Though the business aspect of 38 Studios was ill-managed, Garriss said its daily development routine was solid. Innovative, even.

"That's not the totality of how the sausage gets made."

"I think what I learned there built a foundation for who I am as a game developer," Garriss said. "I got to work with some extraordinarily talented people. And part of the ethos, I think, that was particularly unique was this kind of self-production design approach where we, as writers and designers, we really sought to understand our full production pipeline and write with an eye toward the scope."

This isn't how it always works at AAA studios. With hundreds of developers contributing to a single game, teams are often segmented, focusing on individual slices of the project without keeping the bigger picture in mind. It's easier at independent studios, where just a handful of developers are responsible for the entire game and it's easier for everyone to be aware of the complete pipeline.

However, plenty of indie developers are still wary of the business side of game development, Garriss said. He attended a roundtable at GDC last week about shoestring indie development, and he noticed a trend among some developers.

"What I saw a lot of was this ideological imposition of a binary that I don't think is actually true," he said. "Which is, you love the thing you're working on, or you can sell out and make money working in a studio or just working for the man."

Indie developers often view creating a game as a noble, pure undertaking, just like producing any other form of art. Meanwhile, marketing and business dealings are seen as evil tools of soulless corporations. This simply isn't true, according to Garriss.

"For Before the Storm particularly, it really became clear to me that marketing and PR serves a really positive role if you believe in the game you're making," he said. "Marketing is about getting people to play it. Introducing it to people. That experience -- everything you just put your heart and soul into, marketing is about actually trying to earn a chance for someone to give it a shot."

"Marketing and PR serves a really positive role if you believe in the game you're making."

Garriss saw the full effect of major-studio marketing plans with Before the Storm. It was published by Square Enix, a powerhouse in the video game industry, and it benefited from a multitude of advertisements, social media campaigns and special-edition bonuses.

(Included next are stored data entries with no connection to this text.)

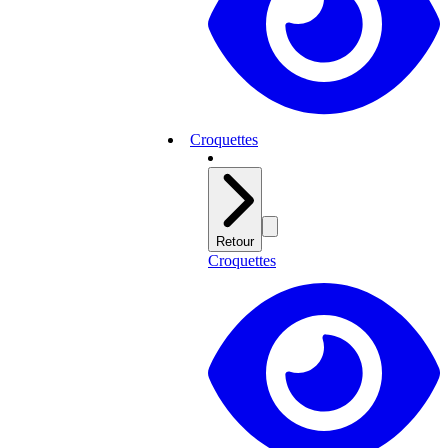
Croquettes
Retour
Croquettes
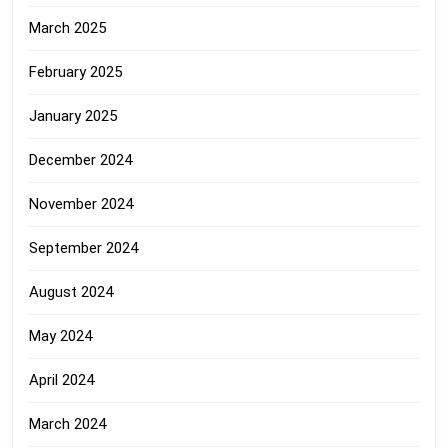
March 2025
February 2025
January 2025
December 2024
November 2024
September 2024
August 2024
May 2024
April 2024
March 2024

It helped that Before the Storm was a quality slice of video game goodness, telling a powerful coming-of-age story in a newly established, beloved franchise.

Under Garriss' narrative leadership, the Deck Nine team kept its eye on the end goal, constantly considering the game's complete development pipeline with every word they wrote. On top of that, they listened to everyone's ideas and didn't hesitate to challenge each other's creative decisions. They weren't afraid to fight -- respectfully.

"I've worked in a lot of different writers' rooms where this sort of mentality wasn't necessarily embraced," Garriss said. "When I was recruiting and building the room for Before the Storm, I think I found myself really drawn to these individuals who had a lot of awesome humility about them. Just as much passion as writers as anybody I've met, but a willingness to sort of be proven wrong, or advocate for their ideas at the same time."

The results of this approach -- honed by years of business and creative experience in the video game industry -- speak for themselves. Before the Storm was a hit and it's set Deck Nine up nicely for the future. Garriss won't talk about the studio's next plans, but he's enthusiastic about what's to come.

"I'm super excited," he said. "Before the Storm has done wonderfully well. Everyone at Deck Nine is just very excited about next steps, and we're all super excited to see what Deck Nine is going to do next."